**Records for the task:**
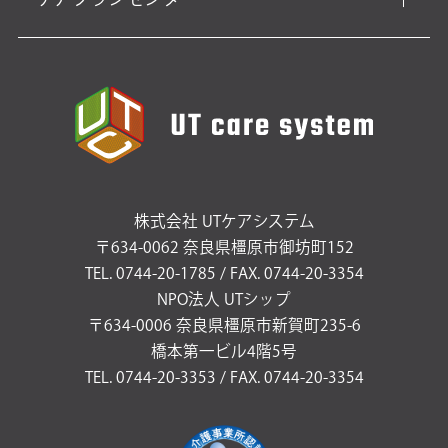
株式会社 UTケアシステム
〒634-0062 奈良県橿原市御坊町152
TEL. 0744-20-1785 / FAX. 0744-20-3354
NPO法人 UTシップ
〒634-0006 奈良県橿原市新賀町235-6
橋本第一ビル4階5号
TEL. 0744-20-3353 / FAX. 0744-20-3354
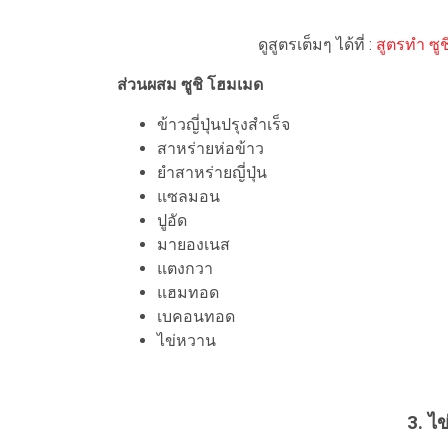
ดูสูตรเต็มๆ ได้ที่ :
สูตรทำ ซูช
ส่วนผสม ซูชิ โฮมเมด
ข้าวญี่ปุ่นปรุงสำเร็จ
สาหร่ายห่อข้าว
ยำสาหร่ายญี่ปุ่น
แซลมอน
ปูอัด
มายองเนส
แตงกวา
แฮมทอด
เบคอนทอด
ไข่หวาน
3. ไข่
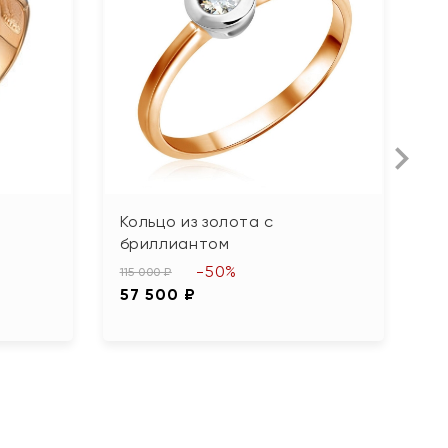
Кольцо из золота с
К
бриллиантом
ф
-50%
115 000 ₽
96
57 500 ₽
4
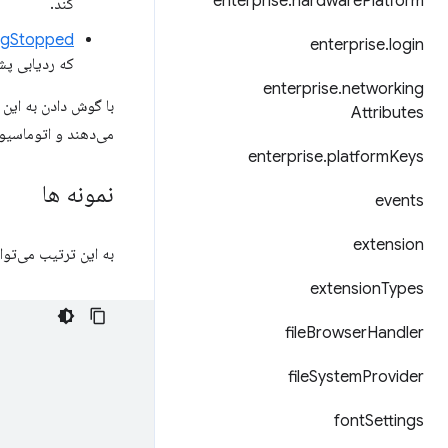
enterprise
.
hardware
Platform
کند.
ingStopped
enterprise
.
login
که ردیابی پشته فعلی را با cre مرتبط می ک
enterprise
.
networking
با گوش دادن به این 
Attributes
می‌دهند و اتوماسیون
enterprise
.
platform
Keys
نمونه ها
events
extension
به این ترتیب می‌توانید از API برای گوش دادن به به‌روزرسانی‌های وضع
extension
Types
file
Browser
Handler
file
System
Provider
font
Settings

**Task statement:**
Copy exactly, please, the lines that run from the line holding "TEL. 0744-20-1785 / FAX. 0744-20-3354" through the closing line of the material above, omitting every picture.

**Finished task:**
TEL. 0744-20-1785 / FAX. 0744-20-3354
NPO法人 UTシップ
〒634-0006 奈良県橿原市新賀町235-6
橋本第一ビル4階5号
TEL. 0744-20-3353 / FAX. 0744-20-3354
ดูสูตรเต็มๆ ได้ที่ :
สูตรทำ ซูช
ส่วนผสม ซูชิ โฮมเมด
ข้าวญี่ปุ่นปรุงสำเร็จ
สาหร่ายห่อข้าว
ยำสาหร่ายญี่ปุ่น
แซลมอน
ปูอัด
มายองเนส
แตงกวา
แฮมทอด
เบคอนทอด
ไข่หวาน
3. ไข่
Кольцо из золота с
К
бриллиантом
ф
-50%
115 000 ₽
96
57 500 ₽
4
enterprise
.
hardware
Platform
کند.
ingStopped
enterprise
.
login
که ردیابی پشته فعلی را با cre مرتبط می ک
enterprise
.
networking
با گوش دادن به این 
Attributes
می‌دهند و اتوماسیون
enterprise
.
platform
Keys
نمونه ها
events
extension
به این ترتیب می‌توانید از API برای گوش دادن به به‌روزرسانی‌های وضع
extension
Types
file
Browser
Handler
file
System
Provider
font
Settings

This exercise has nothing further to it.